Positive results published on the acute treatment of migraine using the Cefaly medical device


Cephalalgia, the official peer-reviewed medical journal of the International Headache Society, has published positive results of the American multicentric clinical trial ACME (Acute migraine therapy with external trigeminal neurostimulation: randomized controlled trial) implemented at Yale and Columbia Universities and at the Rowe Neurology Institute in Kansas.

The results of the study demonstrate the remarkable efficacy of the Cefaly medical device in treating migraine attacks compared to placebo. The proportion of patients with pain relief after one-hour and 24-hours was significantly higher in the Cefaly group compared with the placebo group. One hour after the start of the treatment, 29% of the patients were pain-free in the active group and 6% in the placebo group. In the active group, 79% of patients achieved significant pain relief at one hour, compared to 39% in the placebo group.

“We are excited by this publication which demonstrates the efficacy and safety of our technique, it led recently to the FDA clearance for the acute treatment of migraine attacks, and it will support our submission to health insurances for reimbursement in the USA and Europe, “says Pierre Rigaux, CEO of CEFALY Technology. “We have made significant technological progresses that have increased the efficacy for the acute treatment of migraine attacks. This is three times higher than what we had five years ago with the initial clinical trials. We now have an efficacy similar to triptans, which have long been considered the most effective drugs for acute migraine but without the risks and side effects. It is unique to have a non-invasive, non-drug, treatment that is as effective, if not better, than medication intended for migraine.”
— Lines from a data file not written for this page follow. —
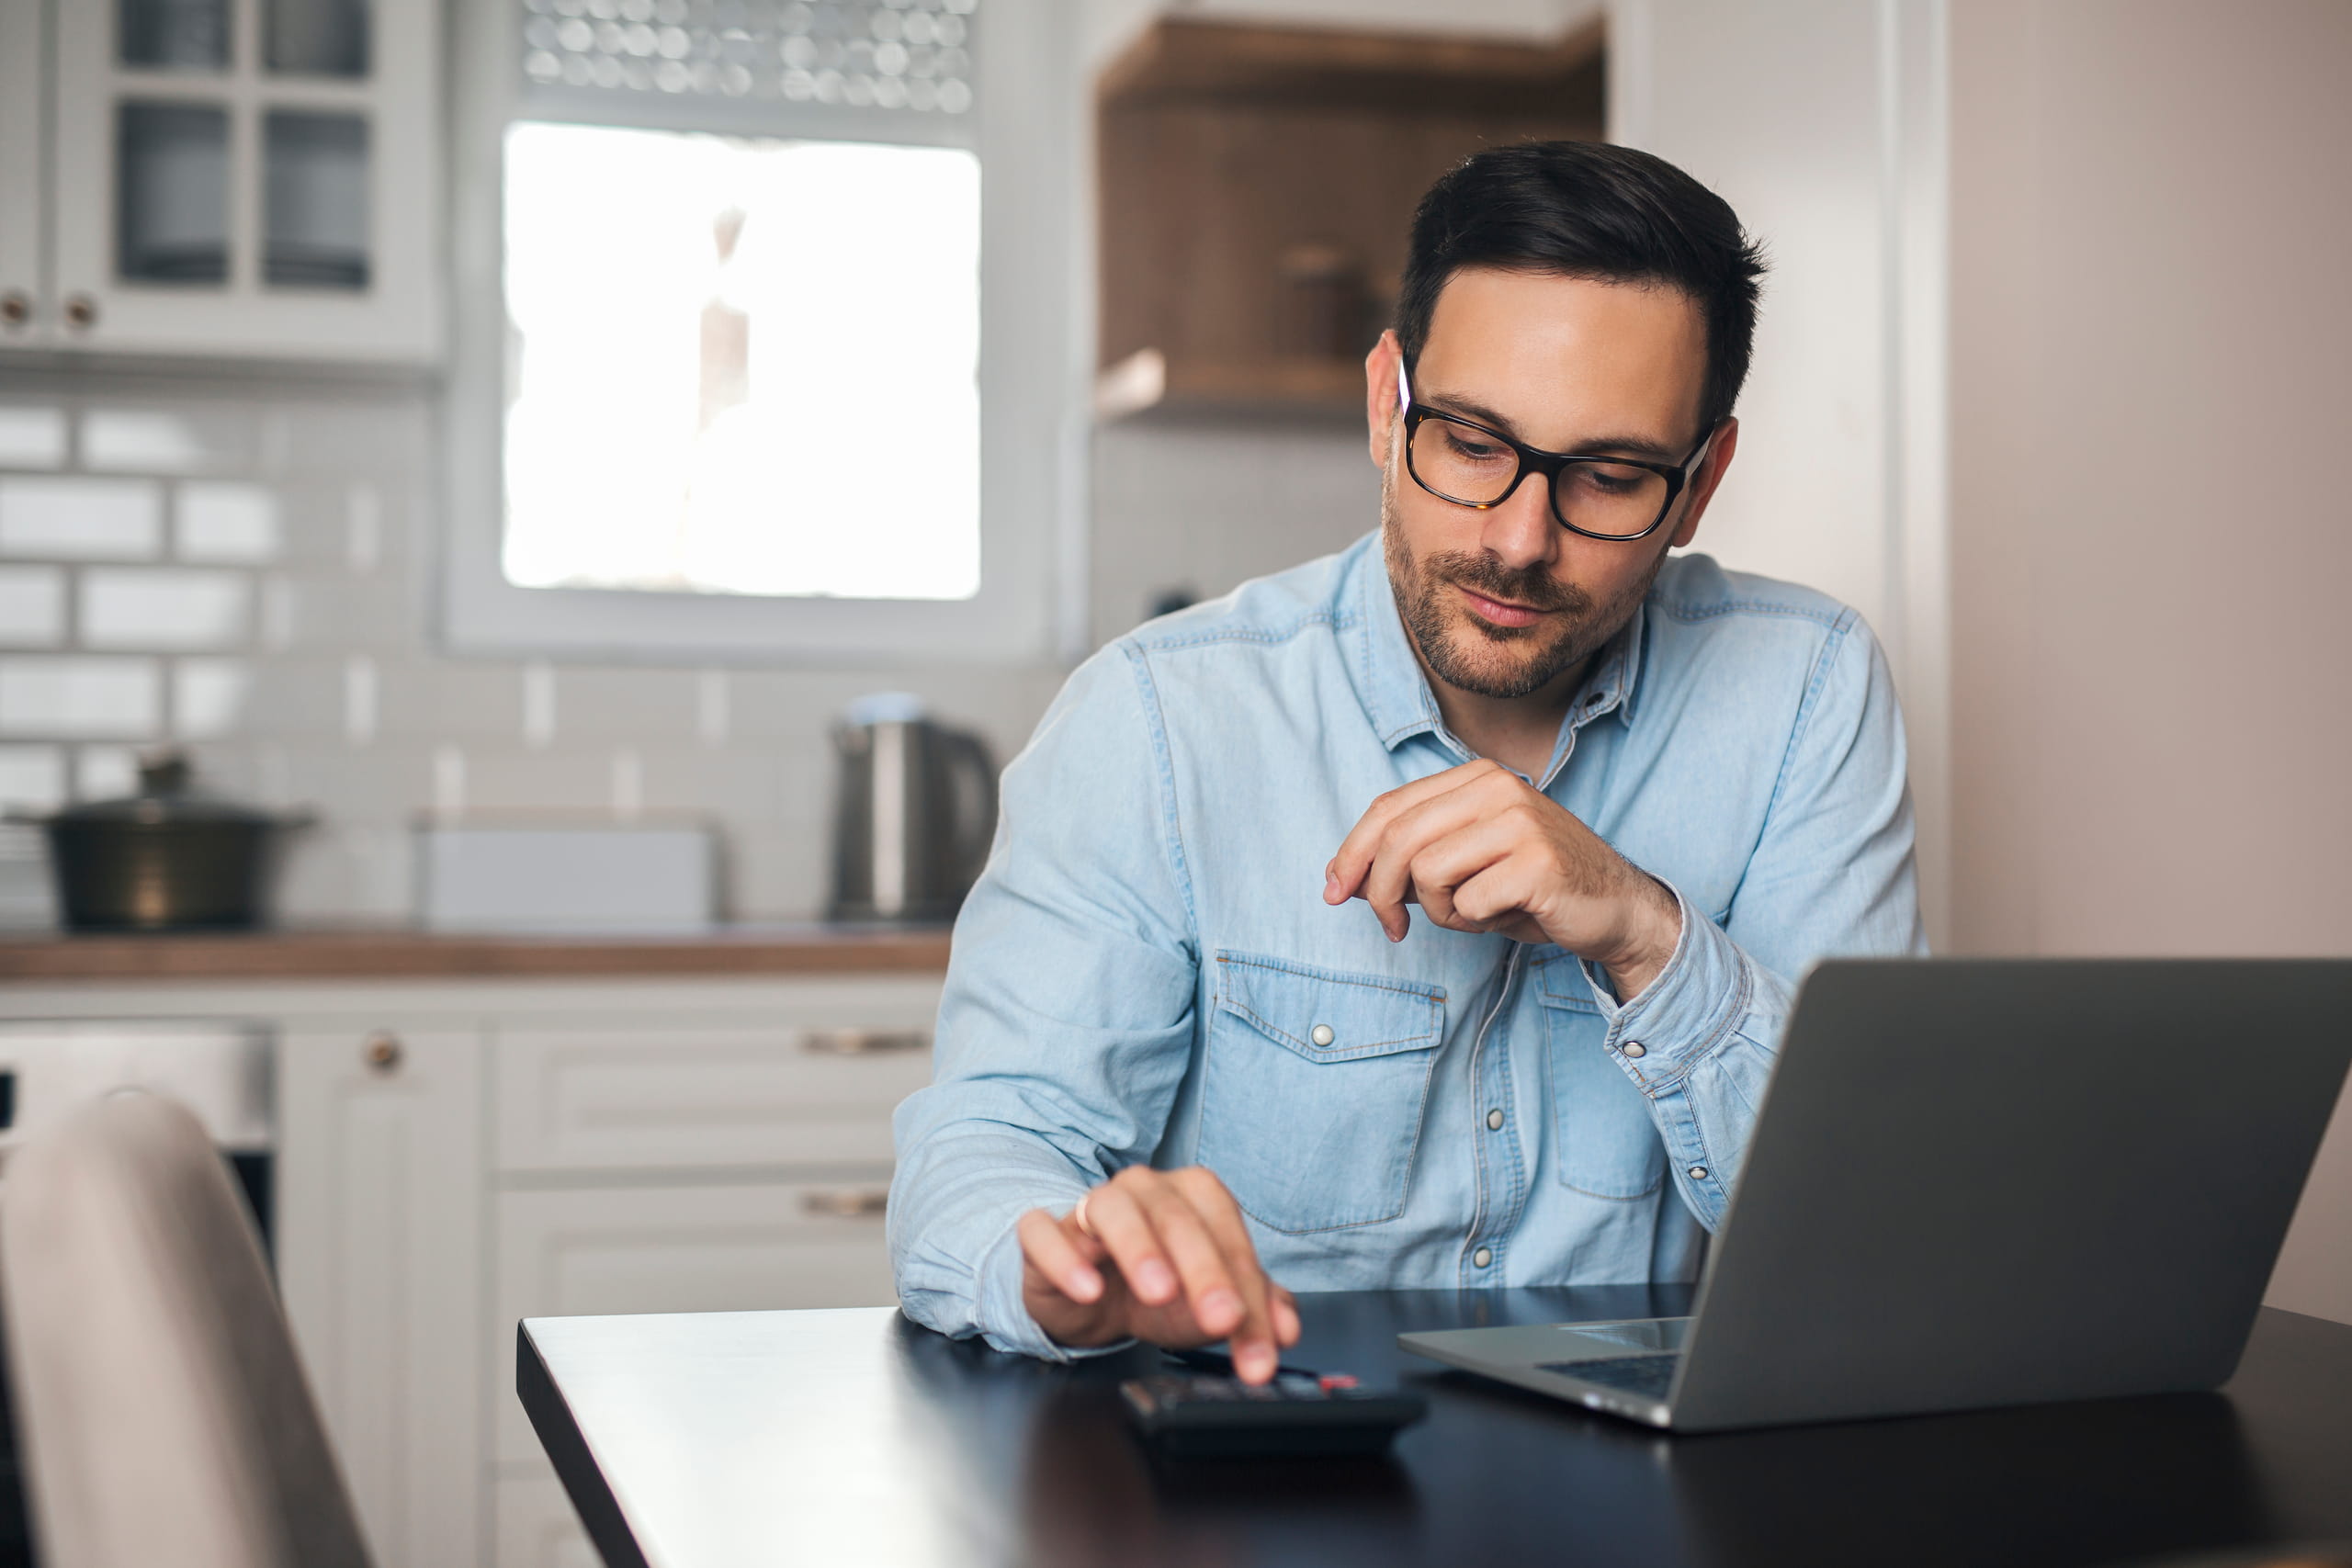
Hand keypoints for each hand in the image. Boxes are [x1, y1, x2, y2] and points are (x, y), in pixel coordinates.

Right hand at [1017, 1165, 1299, 1381]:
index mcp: (1194, 1197)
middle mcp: (1145, 1190)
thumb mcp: (1206, 1305)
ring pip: (1114, 1211)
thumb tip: (1286, 1328)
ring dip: (1140, 1249)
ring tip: (1160, 1291)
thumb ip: (1252, 1311)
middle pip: (1179, 1220)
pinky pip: (1047, 1234)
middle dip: (1207, 1272)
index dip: (1251, 1293)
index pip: (1230, 1237)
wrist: (1086, 1295)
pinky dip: (1068, 1259)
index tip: (1263, 1348)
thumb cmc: (1153, 1290)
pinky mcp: (1044, 1233)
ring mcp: (1091, 1206)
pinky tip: (1089, 1290)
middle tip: (1223, 1319)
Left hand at [1324, 759, 1682, 998]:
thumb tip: (1344, 877)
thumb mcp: (1465, 865)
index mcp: (1476, 777)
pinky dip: (1475, 923)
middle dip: (1378, 892)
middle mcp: (1497, 787)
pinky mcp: (1537, 863)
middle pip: (1398, 839)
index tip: (1335, 890)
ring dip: (1440, 911)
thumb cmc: (1533, 888)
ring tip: (1474, 914)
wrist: (1616, 908)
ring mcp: (1519, 821)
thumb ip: (1411, 862)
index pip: (1389, 808)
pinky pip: (1467, 903)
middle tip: (1392, 928)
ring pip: (1427, 872)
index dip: (1351, 852)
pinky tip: (1505, 916)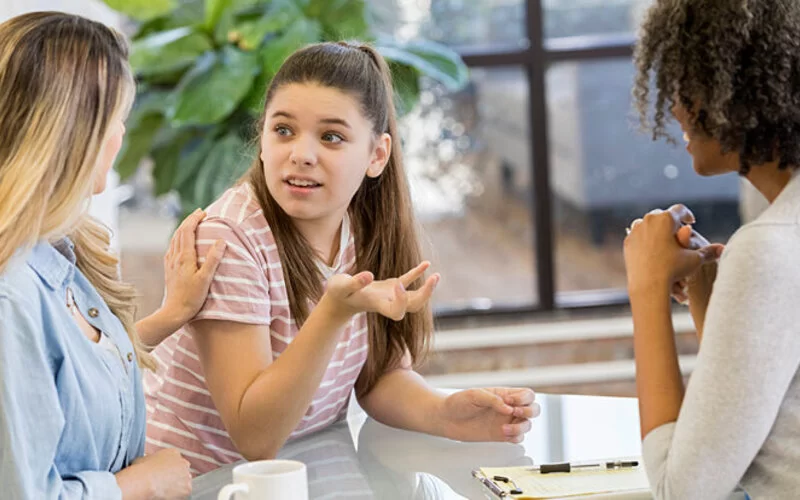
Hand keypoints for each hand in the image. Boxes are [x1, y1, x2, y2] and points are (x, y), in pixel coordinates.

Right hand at [126, 448, 190, 498]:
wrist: (145, 481)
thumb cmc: (141, 470)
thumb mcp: (143, 458)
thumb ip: (150, 459)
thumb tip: (144, 462)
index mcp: (173, 453)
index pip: (175, 461)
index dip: (169, 469)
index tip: (164, 474)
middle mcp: (183, 463)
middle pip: (182, 470)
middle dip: (176, 476)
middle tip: (165, 483)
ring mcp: (186, 475)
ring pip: (184, 482)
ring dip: (177, 486)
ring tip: (165, 490)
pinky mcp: (187, 488)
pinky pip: (184, 493)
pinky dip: (178, 495)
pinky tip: (168, 495)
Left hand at [160, 209, 226, 325]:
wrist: (174, 311)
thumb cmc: (192, 297)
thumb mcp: (206, 278)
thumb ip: (213, 259)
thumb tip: (221, 241)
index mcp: (185, 257)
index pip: (188, 231)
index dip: (195, 219)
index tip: (203, 212)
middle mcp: (175, 257)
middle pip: (180, 232)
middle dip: (189, 220)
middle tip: (199, 213)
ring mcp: (170, 263)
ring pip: (175, 239)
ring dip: (183, 228)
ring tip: (191, 223)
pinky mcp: (168, 269)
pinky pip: (172, 248)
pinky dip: (177, 239)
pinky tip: (180, 242)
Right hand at [324, 262, 439, 320]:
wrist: (340, 300)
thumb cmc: (338, 294)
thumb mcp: (341, 286)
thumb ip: (354, 282)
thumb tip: (369, 275)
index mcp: (378, 306)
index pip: (397, 311)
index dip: (402, 300)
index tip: (398, 285)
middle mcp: (388, 303)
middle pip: (413, 306)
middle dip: (425, 295)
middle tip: (433, 278)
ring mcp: (392, 295)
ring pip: (414, 297)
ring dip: (427, 288)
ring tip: (436, 275)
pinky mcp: (391, 286)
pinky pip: (408, 280)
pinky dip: (417, 273)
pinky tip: (427, 263)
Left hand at [439, 387, 539, 442]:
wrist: (446, 418)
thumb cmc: (458, 403)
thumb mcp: (475, 395)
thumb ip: (493, 400)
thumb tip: (508, 408)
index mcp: (504, 395)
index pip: (526, 394)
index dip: (523, 398)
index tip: (510, 402)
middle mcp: (508, 408)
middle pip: (533, 409)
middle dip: (529, 411)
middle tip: (515, 413)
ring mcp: (505, 422)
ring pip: (527, 425)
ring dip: (521, 427)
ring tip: (504, 428)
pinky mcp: (500, 435)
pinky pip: (518, 438)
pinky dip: (516, 437)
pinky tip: (504, 434)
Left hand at [624, 204, 722, 295]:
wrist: (648, 285)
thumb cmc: (674, 271)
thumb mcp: (694, 260)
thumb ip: (708, 252)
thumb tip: (724, 249)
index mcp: (666, 219)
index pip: (680, 210)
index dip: (688, 215)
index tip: (692, 221)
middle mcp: (648, 220)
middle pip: (662, 214)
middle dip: (670, 221)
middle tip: (678, 227)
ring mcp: (636, 230)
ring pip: (646, 222)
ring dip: (655, 226)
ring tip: (664, 234)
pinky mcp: (628, 241)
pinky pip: (637, 235)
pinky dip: (644, 237)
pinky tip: (651, 244)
Cefaly is a patented medical device and the first external cranial neurostimulator. This technology has been used for years in neurology, but was previously only available through implantable neurostimulators (similar to a pacemaker). The technological advances of Cefaly now offer a simple, lightweight, economical and comfortable device that provides migraine patients with a non-drug and non-invasive treatment.

Cefaly neurostimulation is applied to the upper branch of the trigeminal nerve, which is the main nerve involved in migraine. A self-adhesive electrode is placed on the forehead and the device is positioned on this electrode through a magnetic contact that enables precise micro-pulses to be transmitted through the skin to the nerve endings of the upper branch of the trigeminal nerve.